Here are certain pacts and agreements which ser Roberto di Blanchelli di Arimino dweller in Bologna in parish S. Maria del Tempio and master [card-maker] Pietro Bonazo mace-carrier of our magnificent lords and conservators of Bologna have made together over the profession of playing cards and triumphs , which this ser Roberto has the son of said master Piero Bonoro make with them chapters and compacts written below; zoe (?) and first, That said master Piero is obliged to do and operate that the aforesaid of his son during the time and term of six months after that will turn, starting from the above written and ending as follows, will make to the aforesaid ser Roberto for zascune (each?) month at least 250 packs of playing cards well done, very clean, well covered and guarded by the arbitration of a good man, according to which the first he shows will be that he will give to him which if he must observe open to a third and must all be similar to that, of the which 250 packs he is required to give each time 50 packs stenchite [stenciled?] outside and some with arms according to the will of the master Pietro all white outside. And so done all must consign Roberto to it either all together or separately according to the will of Roberto.
Item that if sometimes this Roberto wanted that he have made triumphs that then the aforesaid Maestro Piero is obliged to make them in the proper way that he is obliged to do on the cards but by ratio [?: rasone] of card by card he must be paid as of cards and not more.
Item that when he made him do or cards or triumphs that were not well and were badly made that he is obliged to make them remade at all expense to him.
Here is Orioli's explanation so far:
Ma tornando alle carte da giuoco dipinte a mano, è degno di nota un contratto stipulato nel 1477 dal notaio Alberto Argellata fra un Roberto Blanchelli riminese, dimorante a Bologna e che era il committente, con maestro Pietro Bonozzi, mazziere degli anziani, il quale si obbligava con certi patti sopra « el mestiero de le carte e triumphi da zugare »; i quali patti dovevansi osservare dal figlio di lui, che s'impegnava verso il Blanchelli a provvedergli una certa quantità di carte da giuoco di due specie differenti.
In questo contratto, oltre il prezzo pattuito, si stabiliva anche il modo come le carte dovessero essere lavorate, secondo un modello preparato e da conservarsi presso una terza persona; chè se non fossero identiche o riuscissero eseguite malamente, Pietro Bonozzi era obbligato a farle rifare; non dovevano avere sul dorso alcun disegno ma essere perfettamente bianche.

But returning to hand-painted playing cards, it is worth noting a contract stipulated in 1477 by the notary Alberto Argellata between a Roberto Blanchelli from Rimini, residing in Bologna, the client, with maestro Pietro Bonozzi, mace-carrier of the elders, who was obliged with certain agreements on "the profession of playing cards and triumphs"; these agreements had to be observed by his son, who was obliged to Blanchelli to supply him with a certain quantity of playing cards of two different kinds.

**EXTRACTED RECORDS:**
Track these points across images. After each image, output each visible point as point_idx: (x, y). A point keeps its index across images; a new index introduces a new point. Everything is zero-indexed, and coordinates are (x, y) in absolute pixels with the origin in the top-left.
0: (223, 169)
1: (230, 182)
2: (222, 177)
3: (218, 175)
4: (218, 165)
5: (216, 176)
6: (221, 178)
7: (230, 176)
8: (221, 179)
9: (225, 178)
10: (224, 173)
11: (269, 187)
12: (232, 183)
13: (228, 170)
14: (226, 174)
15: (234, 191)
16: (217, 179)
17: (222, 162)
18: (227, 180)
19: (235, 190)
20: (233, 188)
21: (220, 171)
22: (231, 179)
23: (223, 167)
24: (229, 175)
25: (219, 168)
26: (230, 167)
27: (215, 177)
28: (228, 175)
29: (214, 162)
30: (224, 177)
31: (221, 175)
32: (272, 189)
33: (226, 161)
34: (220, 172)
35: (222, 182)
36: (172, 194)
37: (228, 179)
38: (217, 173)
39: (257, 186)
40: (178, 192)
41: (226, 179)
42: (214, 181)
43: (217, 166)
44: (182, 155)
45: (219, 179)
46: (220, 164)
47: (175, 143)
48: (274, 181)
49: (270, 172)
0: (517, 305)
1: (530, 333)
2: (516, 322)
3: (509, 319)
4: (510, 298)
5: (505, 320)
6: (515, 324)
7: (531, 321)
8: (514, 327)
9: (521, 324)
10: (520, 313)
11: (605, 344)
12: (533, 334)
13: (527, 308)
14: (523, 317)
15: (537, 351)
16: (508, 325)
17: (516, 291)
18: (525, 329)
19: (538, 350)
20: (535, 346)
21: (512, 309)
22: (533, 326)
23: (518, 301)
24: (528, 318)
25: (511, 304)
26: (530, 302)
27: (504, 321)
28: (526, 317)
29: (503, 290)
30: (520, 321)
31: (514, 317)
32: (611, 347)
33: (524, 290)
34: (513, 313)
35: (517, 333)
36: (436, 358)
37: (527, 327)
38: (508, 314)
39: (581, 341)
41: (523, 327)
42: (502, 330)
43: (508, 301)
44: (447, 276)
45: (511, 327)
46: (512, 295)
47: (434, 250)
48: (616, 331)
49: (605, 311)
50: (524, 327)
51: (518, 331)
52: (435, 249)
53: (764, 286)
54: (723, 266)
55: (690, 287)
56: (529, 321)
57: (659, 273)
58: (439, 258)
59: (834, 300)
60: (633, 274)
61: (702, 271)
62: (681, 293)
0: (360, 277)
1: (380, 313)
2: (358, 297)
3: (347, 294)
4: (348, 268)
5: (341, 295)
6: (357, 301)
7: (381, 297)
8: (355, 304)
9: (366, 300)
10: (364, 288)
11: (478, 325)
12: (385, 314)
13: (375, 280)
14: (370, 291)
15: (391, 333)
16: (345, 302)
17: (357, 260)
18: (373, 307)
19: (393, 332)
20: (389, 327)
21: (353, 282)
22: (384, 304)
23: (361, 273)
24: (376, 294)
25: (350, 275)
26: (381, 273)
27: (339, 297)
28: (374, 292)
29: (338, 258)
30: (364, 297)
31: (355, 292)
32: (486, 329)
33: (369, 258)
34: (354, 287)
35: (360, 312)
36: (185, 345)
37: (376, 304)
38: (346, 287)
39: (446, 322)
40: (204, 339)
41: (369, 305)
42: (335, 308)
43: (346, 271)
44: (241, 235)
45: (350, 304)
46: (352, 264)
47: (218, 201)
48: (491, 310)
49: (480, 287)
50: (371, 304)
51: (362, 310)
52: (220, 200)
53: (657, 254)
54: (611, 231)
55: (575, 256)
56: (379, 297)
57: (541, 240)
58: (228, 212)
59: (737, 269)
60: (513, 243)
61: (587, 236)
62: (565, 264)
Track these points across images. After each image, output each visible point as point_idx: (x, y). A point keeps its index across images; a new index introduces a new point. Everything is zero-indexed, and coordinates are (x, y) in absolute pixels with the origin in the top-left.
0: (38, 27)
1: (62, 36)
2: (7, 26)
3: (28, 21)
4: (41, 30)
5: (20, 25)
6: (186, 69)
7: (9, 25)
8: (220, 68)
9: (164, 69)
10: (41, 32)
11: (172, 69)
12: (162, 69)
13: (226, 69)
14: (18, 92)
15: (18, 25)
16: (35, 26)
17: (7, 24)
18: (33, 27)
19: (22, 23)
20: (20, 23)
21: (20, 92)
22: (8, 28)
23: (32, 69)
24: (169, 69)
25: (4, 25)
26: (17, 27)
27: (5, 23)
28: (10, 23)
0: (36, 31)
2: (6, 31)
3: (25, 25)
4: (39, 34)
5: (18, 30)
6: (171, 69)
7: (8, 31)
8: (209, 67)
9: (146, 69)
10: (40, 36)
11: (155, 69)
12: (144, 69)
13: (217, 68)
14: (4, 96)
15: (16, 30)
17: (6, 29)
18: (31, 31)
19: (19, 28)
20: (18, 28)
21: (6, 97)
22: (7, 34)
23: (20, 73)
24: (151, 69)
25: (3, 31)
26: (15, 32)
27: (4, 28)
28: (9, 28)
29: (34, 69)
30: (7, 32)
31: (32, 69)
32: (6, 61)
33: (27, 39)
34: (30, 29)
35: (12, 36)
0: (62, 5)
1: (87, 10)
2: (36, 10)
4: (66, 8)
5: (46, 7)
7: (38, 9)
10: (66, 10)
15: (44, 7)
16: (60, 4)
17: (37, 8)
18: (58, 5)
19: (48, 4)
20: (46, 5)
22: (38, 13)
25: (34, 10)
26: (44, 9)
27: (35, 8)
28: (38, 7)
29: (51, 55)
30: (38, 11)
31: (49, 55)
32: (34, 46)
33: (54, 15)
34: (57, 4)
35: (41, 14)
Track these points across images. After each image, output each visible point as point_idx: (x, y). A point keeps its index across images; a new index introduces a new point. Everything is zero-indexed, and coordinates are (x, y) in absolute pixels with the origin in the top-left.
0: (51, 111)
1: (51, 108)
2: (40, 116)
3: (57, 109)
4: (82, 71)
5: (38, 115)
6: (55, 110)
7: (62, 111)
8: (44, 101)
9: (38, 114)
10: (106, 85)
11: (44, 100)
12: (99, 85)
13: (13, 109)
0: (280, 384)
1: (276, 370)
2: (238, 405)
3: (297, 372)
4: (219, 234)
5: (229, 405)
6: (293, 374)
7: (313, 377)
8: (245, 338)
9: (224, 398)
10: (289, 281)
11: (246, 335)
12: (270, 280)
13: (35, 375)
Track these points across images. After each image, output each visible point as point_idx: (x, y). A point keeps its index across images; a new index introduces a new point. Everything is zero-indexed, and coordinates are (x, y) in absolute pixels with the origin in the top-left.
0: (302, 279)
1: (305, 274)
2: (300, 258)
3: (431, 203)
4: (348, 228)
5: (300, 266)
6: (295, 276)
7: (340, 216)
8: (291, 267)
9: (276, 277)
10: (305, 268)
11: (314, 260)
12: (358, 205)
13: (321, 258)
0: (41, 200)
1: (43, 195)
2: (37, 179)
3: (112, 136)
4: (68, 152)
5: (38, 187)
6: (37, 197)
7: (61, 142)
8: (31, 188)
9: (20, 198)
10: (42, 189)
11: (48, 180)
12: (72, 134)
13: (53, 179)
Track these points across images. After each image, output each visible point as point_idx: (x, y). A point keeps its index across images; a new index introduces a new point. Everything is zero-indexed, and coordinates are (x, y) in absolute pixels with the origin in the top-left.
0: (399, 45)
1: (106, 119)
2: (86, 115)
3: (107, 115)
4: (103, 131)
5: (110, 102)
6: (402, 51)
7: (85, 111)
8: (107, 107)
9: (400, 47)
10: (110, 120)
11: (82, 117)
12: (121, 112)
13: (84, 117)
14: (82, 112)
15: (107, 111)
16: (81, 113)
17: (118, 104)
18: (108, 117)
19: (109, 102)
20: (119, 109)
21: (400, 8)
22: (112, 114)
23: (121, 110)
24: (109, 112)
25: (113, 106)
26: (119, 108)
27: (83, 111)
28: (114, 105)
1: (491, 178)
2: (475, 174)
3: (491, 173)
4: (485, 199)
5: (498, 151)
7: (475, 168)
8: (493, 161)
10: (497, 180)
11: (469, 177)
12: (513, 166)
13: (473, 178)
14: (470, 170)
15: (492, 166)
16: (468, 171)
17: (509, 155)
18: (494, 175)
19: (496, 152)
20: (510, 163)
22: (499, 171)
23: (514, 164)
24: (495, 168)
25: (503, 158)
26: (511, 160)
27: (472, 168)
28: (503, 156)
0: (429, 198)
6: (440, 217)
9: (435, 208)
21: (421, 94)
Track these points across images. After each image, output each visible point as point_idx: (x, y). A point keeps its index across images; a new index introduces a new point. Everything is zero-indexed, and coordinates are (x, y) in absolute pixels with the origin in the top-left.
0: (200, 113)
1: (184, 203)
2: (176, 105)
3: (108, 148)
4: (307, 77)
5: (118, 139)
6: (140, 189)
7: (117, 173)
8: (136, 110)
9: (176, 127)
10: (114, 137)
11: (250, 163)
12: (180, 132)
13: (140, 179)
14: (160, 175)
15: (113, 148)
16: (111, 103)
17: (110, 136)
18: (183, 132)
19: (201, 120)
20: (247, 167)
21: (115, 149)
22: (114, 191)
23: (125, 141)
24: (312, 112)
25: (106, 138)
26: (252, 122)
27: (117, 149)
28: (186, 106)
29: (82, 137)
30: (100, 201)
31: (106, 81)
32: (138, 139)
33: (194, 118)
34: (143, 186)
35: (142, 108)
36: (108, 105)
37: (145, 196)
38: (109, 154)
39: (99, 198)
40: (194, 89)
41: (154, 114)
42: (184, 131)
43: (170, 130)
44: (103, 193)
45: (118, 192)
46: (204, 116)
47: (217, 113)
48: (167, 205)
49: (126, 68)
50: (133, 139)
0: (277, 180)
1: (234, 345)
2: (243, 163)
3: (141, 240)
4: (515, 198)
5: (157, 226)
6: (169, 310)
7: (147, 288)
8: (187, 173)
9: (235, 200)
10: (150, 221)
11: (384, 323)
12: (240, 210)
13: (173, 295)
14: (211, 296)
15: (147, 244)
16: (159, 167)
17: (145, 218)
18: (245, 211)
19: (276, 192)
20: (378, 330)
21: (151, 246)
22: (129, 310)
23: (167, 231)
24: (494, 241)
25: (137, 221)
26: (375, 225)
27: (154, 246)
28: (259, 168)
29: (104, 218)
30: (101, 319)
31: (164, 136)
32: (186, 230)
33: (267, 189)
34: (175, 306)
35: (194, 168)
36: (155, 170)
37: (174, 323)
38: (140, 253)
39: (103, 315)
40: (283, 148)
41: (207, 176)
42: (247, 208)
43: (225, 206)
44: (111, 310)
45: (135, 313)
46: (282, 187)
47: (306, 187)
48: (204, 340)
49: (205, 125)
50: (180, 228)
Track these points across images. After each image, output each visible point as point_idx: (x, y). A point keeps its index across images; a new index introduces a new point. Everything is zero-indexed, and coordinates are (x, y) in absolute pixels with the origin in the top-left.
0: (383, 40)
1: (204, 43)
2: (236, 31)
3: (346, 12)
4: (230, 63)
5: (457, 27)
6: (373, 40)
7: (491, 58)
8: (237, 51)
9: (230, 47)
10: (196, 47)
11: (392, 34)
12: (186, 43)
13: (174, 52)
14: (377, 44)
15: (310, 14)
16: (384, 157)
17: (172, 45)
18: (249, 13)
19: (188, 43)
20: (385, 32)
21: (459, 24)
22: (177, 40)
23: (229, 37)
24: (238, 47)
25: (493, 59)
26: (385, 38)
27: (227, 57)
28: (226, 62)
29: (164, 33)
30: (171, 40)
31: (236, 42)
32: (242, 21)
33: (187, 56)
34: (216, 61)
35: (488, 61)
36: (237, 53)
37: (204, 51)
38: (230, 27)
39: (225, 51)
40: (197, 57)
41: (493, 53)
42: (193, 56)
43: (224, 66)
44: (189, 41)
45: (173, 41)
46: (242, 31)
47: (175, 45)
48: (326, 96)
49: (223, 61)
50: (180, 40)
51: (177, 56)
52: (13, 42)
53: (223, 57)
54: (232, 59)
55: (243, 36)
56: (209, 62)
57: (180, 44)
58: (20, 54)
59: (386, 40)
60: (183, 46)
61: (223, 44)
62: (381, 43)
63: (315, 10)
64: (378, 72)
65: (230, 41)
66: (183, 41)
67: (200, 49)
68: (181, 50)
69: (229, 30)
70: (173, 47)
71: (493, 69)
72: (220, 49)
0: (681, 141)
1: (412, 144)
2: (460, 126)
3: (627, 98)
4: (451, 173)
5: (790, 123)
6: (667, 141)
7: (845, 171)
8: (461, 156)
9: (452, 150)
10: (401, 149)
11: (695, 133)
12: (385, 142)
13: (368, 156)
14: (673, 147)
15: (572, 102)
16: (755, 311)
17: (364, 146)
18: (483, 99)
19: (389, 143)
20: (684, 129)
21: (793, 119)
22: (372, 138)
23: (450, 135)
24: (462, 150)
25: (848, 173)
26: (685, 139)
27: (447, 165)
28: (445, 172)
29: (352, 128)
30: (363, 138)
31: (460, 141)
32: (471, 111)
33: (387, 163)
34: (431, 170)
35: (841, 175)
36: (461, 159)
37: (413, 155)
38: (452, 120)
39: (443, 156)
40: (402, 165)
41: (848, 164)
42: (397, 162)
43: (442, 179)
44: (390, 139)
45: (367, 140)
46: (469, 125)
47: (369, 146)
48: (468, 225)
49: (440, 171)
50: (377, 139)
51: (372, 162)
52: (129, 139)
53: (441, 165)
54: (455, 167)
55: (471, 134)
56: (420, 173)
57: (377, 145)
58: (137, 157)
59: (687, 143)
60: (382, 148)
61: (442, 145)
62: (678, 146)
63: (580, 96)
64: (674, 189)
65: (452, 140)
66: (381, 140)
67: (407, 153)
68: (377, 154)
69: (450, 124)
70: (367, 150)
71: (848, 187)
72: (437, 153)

**WHAT TO WORK ON:**
- 1) Extract the part of the playing-card contract passage from "In questo contratto, oltre" up to and including "two different kinds.".
- 2) Write what comes next in the playing-card contract passage, picking up after its last sentence.

**SOLVED PROBLEMS:**
- 1)
In questo contratto, oltre il prezzo pattuito, si stabiliva anche il modo come le carte dovessero essere lavorate, secondo un modello preparato e da conservarsi presso una terza persona; chè se non fossero identiche o riuscissero eseguite malamente, Pietro Bonozzi era obbligato a farle rifare; non dovevano avere sul dorso alcun disegno ma essere perfettamente bianche.

But returning to hand-painted playing cards, it is worth noting a contract stipulated in 1477 by the notary Alberto Argellata between a Roberto Blanchelli from Rimini, residing in Bologna, the client, with maestro Pietro Bonozzi, mace-carrier of the elders, who was obliged with certain agreements on "the profession of playing cards and triumphs"; these agreements had to be observed by his son, who was obliged to Blanchelli to supply him with a certain quantity of playing cards of two different kinds.

- 2)
In this contract, in addition to the agreed price, the way in which the cards were to be processed was also established, according to a model prepared and to be kept at a third party; because if they were not identical or if they were poorly executed, Pietro Bonozzi was obliged to have them redone; they must not have had any design on the back but be perfectly white.
Well, Orioli explained the "good man" well enough, but left out the part about how the price per card is the same whether triumphs or ordinary cards. He will get to it later. One may wonder what "painted by hand" means here: are these luxury cards? I see nothing to indicate such. Turning out 125 packs of them would be too much effort. Could they be hand-colored woodcuts. That's five a day, not counting the labor of preparing the paper and making the woodcuts. They are probably stenciled. But it is odd that he never mentions the woodblocks.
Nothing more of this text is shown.